Aku merasa seperti sedang dalam keadaan kosong, kehilangan arah dan tujuan. Aku tidak tahu apa yang harus aku lakukan selanjutnya.
Aku berjalan keluar dari gudang, menatap langit yang cerah. Aku merasa seperti sedang mencari jawaban, mencari jawaban atas pertanyaan yang telah lama aku simpan.
Aku berjalan tanpa tujuan, tanpa arah. Aku hanya ingin melupakan apa yang telah terjadi, melupakan kesedihan dan kehilangan yang aku rasakan.
Tapi, aku tidak bisa melupakan wajah orang itu. Aku tidak bisa melupakan kesedihan di matanya. Aku merasa seperti sedang dihantui oleh bayangan masa lalu.
Aku berhenti di sebuah taman, menatap bunga-bunga yang indah. Aku merasa seperti sedang mencari kedamaian, mencari ketenangan yang telah lama aku cari.

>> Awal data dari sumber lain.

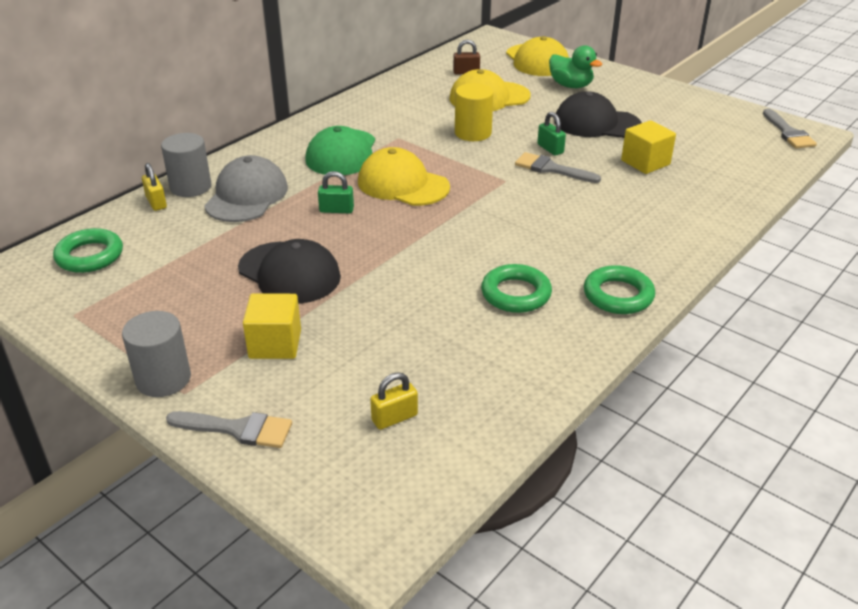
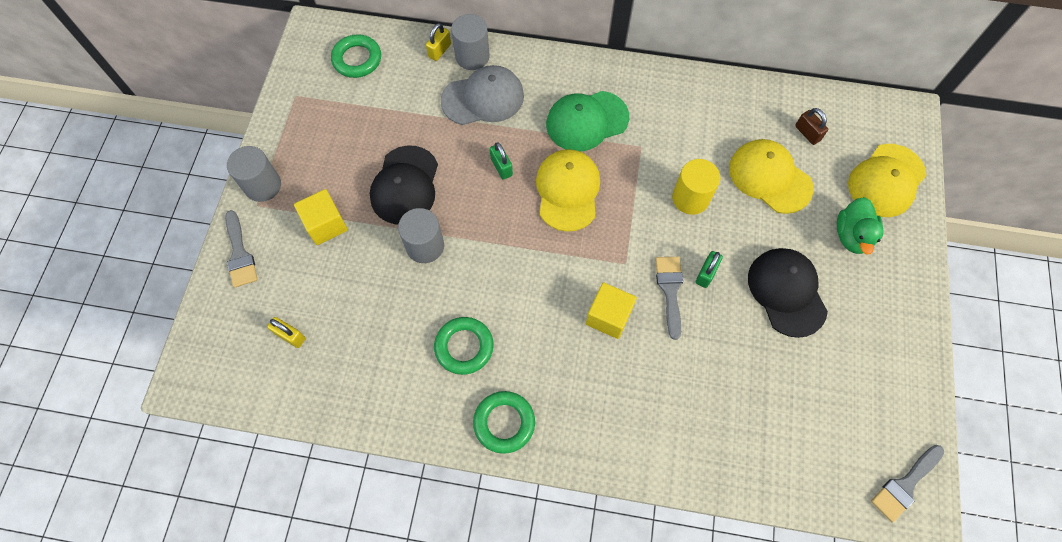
camera: 60 degrees right, 30 degrees up
(376, 282) = (425, 246): none -> grey cylinder
(645, 162) = (737, 365): yellow cube -> yellow cube (608, 316)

Tiba-tiba, aku melihat seseorang yang sedang duduk di bangku. Seseorang yang aku kenal baik. Aku merasa seperti sedang menghadapi kesempatan untuk meminta maaf, untuk memperbaiki apa yang telah aku lakukan.
Aku mendekati orang itu, dengan hati yang berdebar-debar. Aku merasa seperti sedang menghadapi kesempatan terakhir untuk meminta maaf, untuk memperbaiki apa yang telah aku lakukan.
Aku duduk di sebelahnya, menatap wajahnya yang tenang. Aku merasa seperti sedang mencari kata-kata yang tepat, kata-kata yang bisa mengungkapkan perasaan aku.
"Maaf," aku berkata, dengan suara yang lembut. "Maaf atas apa yang telah aku lakukan."
Orang itu menatap aku, dengan mata yang jernih. Aku melihat kesedihan di matanya, tapi juga melihat pengampunan.
"Aku sudah memaafkanmu," dia berkata, dengan suara yang lembut. "Aku sudah memaafkanmu, tapi aku ingin kamu memaafkan dirimu sendiri."
Aku merasa seperti sedang dihantui oleh kata-kata itu. Aku menyadari bahwa aku telah lama menyalahkan diri sendiri, menyalahkan diri sendiri atas apa yang telah terjadi.
Aku menatap orang itu, dengan mata yang berlinang air mata. Aku merasa seperti sedang merasa lega, merasa lega karena telah meminta maaf dan telah diterima.
"Aku memaafkan diriku sendiri," aku berkata, dengan suara yang lembut.
Orang itu tersenyum, dan aku merasa seperti sedang melihat matahari yang cerah. Aku merasa seperti sedang memulai hidup baru, hidup yang penuh dengan harapan dan kesempatan.
Dan malam itu, malam yang hilang, akhirnya aku temukan kembali. Aku temukan kembali diriku sendiri, dan aku merasa seperti sedang hidup kembali.